Friday, November 24, 2006

Right now I'm reading Rothbard's history of America

Conceived in Liberty. It's a 527 page PDF you can download from free from that page I've linked.

Here's what I'm enjoying right now on pp. 26-27 (as the file is numbered):
The right to conquer, coercively convert, govern, and enslave the natives of the New World was subjected to intense criticism in a series of lectures in 1539 at the University of Salamanca by the great Dominican scholastic philosopher Francisco de Vitoria. In international law based upon the natural law, insisted Vitoria, the native peoples as well as European peoples have full equality of rights. No right of conquest by Europeans could result from crimes or errors of the natives, whether they be tyranny, murder, religious differences, or rejection of Christianity. Having grave doubts of the right of the Spaniards to any government of the natives, Vitoria advocated peaceful trade, in justice and in practice, as against conquest, enslavement, and political power, whether or not the last mentioned were aimed at individual profit, tax revenue, or conversion to Christianity. Although the Spanish government prohibited further discussion of these questions, the Vitoria lectures influenced the New Laws of 1542, which gave greater legal protection to the natives in America.

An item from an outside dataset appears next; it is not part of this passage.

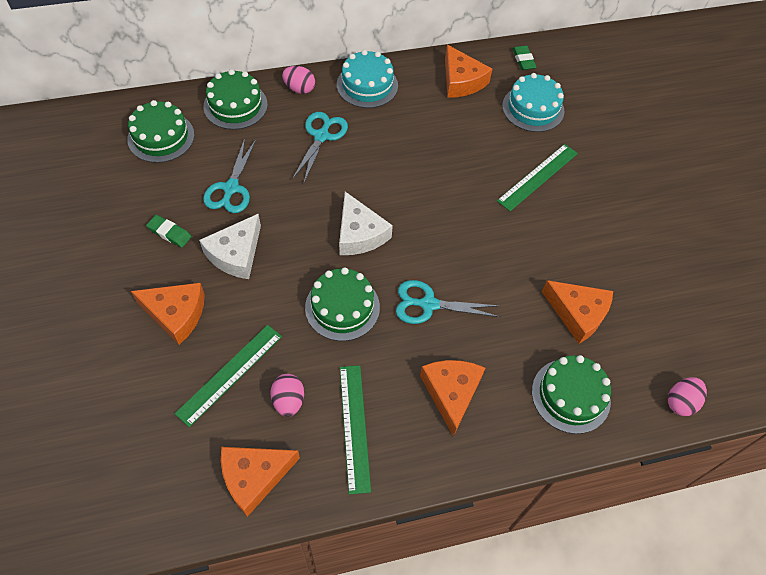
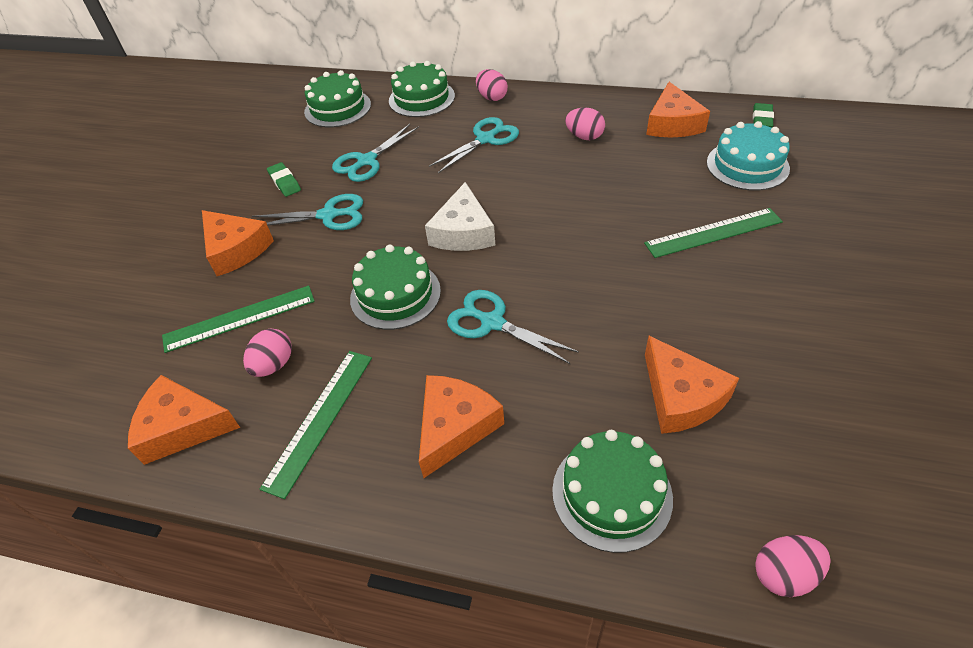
camera: 35 degrees right, 10 degrees down
white cheese [199,213,261,279] -> turquoise scissors [252,194,363,230]
turquoise cake [337,50,398,108] -> none
none -> pink egg [565,107,605,140]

Nevertheless, there were defenders of imperialism in Spain who rejected internation law and scholastic individualism and returned to the slave theories of the classical authors. Based on the theory of natural servitude--that the majority of mankind is inferior and must be subdued to government by the ruling class, of course in the interest of that majority--these imperial apologists proposed that the natives be taught better morals, be converted, and be introduced to the blessings of economic development by being divided among the conquistadores, for whom they must labor.

The serfdom of the Indians was most strongly and zealously opposed by the Dominican missionary Bishop Bartolome de Las Casas. Tireless in working to influence European public opinion against the practices of Spanish officials in America, Las Casas argued that all men must have freedom so that reason, which naturally inclines men to live together in peace, justice, and cooperation, can remain free and unhampered. Therefore, concluded Las Casas, even pursuit of the great objective of conversion to Christianity cannot be used to violate these rights. Not only was all slavery evil, but the natives had a right to live independently of European government. The papacy, in 1537, condemned as heretical the concept that natives were not rational men or were naturally inferior persons. These progressive views were also reflected in the abolition of conquistador feudalism in the New Laws of 1542; however, this abolition was revoked by the Spanish Crown three years later.

I've gotta quit now. I'll edit the errors tomorrow.

11/26: editing done. Sorry, I was busier than I expected to be.

Here is a corroborating essay by Lewis Hanke. Here are a couple of 'graphs:
Disputes over baptism increased in number and intensity as the conquest proceeded. Las Casas opposed easy baptism [that is, baptism without instruction in the catechism] so strenuously that the quarrel was taken from Mexico across the ocean to Spain for resolution. Charles V decided to refer the issue to the Dominican Francisco de Vitoria and a group of other notable theologians at the University of Salamanca, who in 1541 supported unanimously the view that Indians should indeed be instructed before baptism. Vitoria, in his famous lectures at Salamanca which showed him to be one of the soaring thinkers of the century, also defended the Indians from the charge of irrationality.

There must have been a number who applied Aristotle's doctrine of natural slavery to the Indians, for Vitoria in De Indis analyzed and refuted it long before SepĂșlveda espoused it. "The Indian aborigines . . are not of unsound mind." asserted Vitoria, "but have, according to their kind, the use of reason. This is clear, because there is a certain method in their affairs; they have polities which are carefully arranged and they have definite marriages and magistrates, overlords, laws, and workshops, and a system of exchange, all of which call for the use of reason; they also have a kind of religion."

I'll find more. I haven't even looked at Rothbard's endnotes yet. [Sorry I left them out of my quote.]